Zhang Zhan: Erneut inhaftiert – Ein Aufruf zur internationalen Solidarität
Die renommierte Bürgerjournalistin Zhang Zhan, die durch ihre Berichte über den Ausbruch des Coronavirus in Wuhan internationale Bekanntheit erlangte, wurde in China erneut zu einer Haftstrafe verurteilt. Menschenrechtsorganisationen wie Reporter ohne Grenzen (RSF) und ein Netzwerk zur Verteidigung von Menschenrechten berichten, dass ein Gericht in Shanghai der 42-Jährigen am vergangenen Freitag eine Haftstrafe von vier Jahren auferlegte.

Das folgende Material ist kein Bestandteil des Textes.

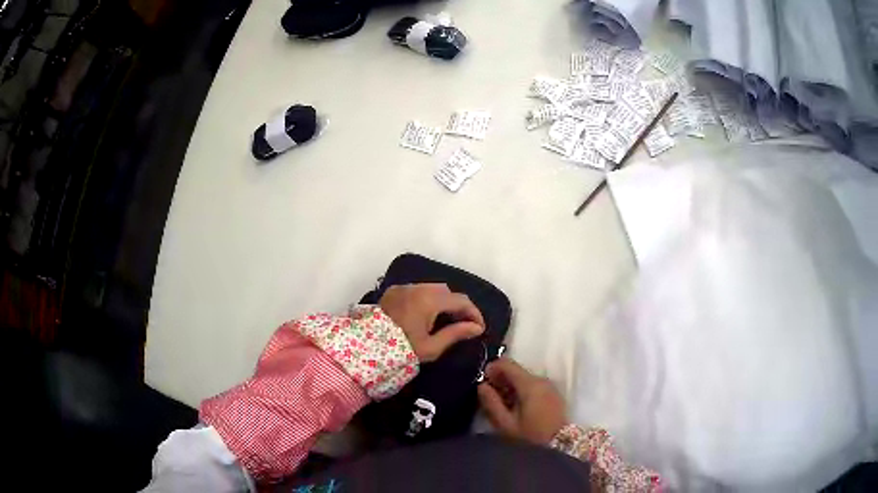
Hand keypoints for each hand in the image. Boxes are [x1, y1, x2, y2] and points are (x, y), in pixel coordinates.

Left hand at [379, 283, 484, 361]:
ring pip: (432, 289)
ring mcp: (403, 287)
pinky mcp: (393, 291)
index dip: (474, 313)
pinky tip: (426, 315)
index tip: (479, 328)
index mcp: (429, 299)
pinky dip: (427, 299)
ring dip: (443, 302)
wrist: (367, 349)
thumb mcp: (432, 346)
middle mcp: (417, 287)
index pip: (461, 300)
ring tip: (446, 321)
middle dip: (458, 307)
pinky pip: (417, 290)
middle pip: (447, 292)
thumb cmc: (402, 349)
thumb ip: (456, 334)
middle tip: (464, 325)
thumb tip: (477, 328)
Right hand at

Dies geschah unter dem Vorwurf, sie habe Unruhe gestiftet und Streit gesucht - ein Vorwurf, der in China häufig gegen Aktivisten erhoben wird. Möglicherweise war ihre anhaltende Unterstützung für Menschenrechtsaktivisten über soziale Netzwerke Grund für die Verurteilung.
Die Gerichtsverhandlung fand unter Ausschluss der Öffentlichkeit statt, da weder Diplomaten noch Journalisten Zugang zum Shanghaier Gericht erhalten hatten. Zusätzlich wurde Aktivisten im Vorfeld der Zugang zum Prozess verwehrt, was Besorgnis über die Transparenz des Verfahrens auslöste.

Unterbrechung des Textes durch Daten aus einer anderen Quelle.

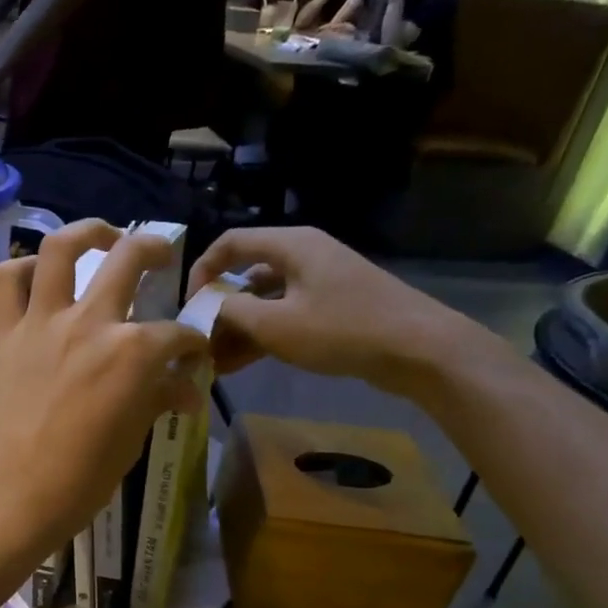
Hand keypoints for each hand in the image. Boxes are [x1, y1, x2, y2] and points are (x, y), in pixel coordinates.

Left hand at [0, 219, 208, 573]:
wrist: (2, 499)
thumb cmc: (75, 484)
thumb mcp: (129, 444)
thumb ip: (155, 401)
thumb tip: (185, 388)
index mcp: (132, 354)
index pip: (176, 336)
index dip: (192, 343)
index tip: (193, 354)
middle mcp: (90, 323)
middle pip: (129, 260)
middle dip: (155, 249)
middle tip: (161, 254)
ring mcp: (41, 322)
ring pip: (62, 248)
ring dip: (88, 232)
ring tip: (102, 236)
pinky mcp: (1, 333)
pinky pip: (7, 279)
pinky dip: (23, 269)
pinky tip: (39, 279)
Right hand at [185, 227, 485, 395]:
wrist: (420, 351)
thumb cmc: (343, 329)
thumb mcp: (276, 324)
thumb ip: (230, 312)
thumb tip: (204, 308)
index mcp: (291, 245)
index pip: (229, 243)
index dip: (201, 271)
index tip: (186, 306)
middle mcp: (303, 255)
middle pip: (245, 275)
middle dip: (218, 310)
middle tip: (197, 342)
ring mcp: (320, 282)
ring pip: (264, 300)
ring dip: (237, 328)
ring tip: (214, 362)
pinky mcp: (332, 307)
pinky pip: (285, 315)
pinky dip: (262, 335)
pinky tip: (240, 364)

Zhang war erst im Mai 2024 nach fünffähriger Haft entlassen worden, verschwand jedoch bereits Ende August, nachdem sie erneut von Sicherheitskräften festgenommen wurde. Ursprünglich geriet sie im Mai 2020 ins Visier der Behörden und wurde im Dezember desselben Jahres zu vier Jahren Haft verurteilt, nachdem sie als Bürgerreporterin über den Corona-Ausbruch in Wuhan berichtet hatte.

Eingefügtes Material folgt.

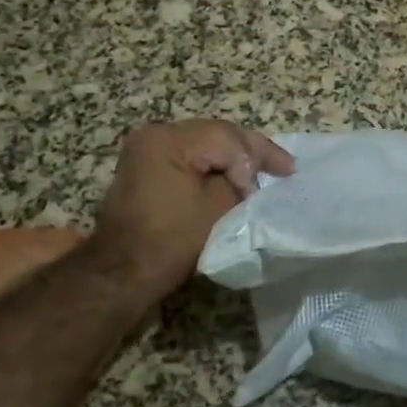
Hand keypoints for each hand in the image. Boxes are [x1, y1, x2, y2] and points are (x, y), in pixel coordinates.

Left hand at [92, 120, 295, 293]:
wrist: (121, 273)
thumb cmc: (171, 241)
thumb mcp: (218, 208)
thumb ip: (242, 181)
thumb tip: (251, 176)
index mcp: (169, 139)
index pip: (228, 137)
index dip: (259, 157)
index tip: (285, 176)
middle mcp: (155, 133)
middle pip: (216, 134)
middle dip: (250, 152)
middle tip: (284, 167)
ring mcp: (146, 148)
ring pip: (204, 143)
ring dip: (233, 159)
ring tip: (264, 172)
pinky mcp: (145, 166)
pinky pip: (189, 156)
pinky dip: (212, 166)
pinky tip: (234, 176)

Einst als Anwältin tätig, verlor sie nach ihren Berichten ihre Berufslizenz und machte ihre Erlebnisse unter anderem auf der in China gesperrten Plattform Youtube und dem sozialen Netzwerk X, vormals Twitter, publik. Reporter ohne Grenzen zeigt sich über das Urteil empört und ruft die internationale Gemeinschaft dringend dazu auf, Druck auf die chinesische Regierung auszuüben, um Zhangs sofortige Freilassung zu erwirken.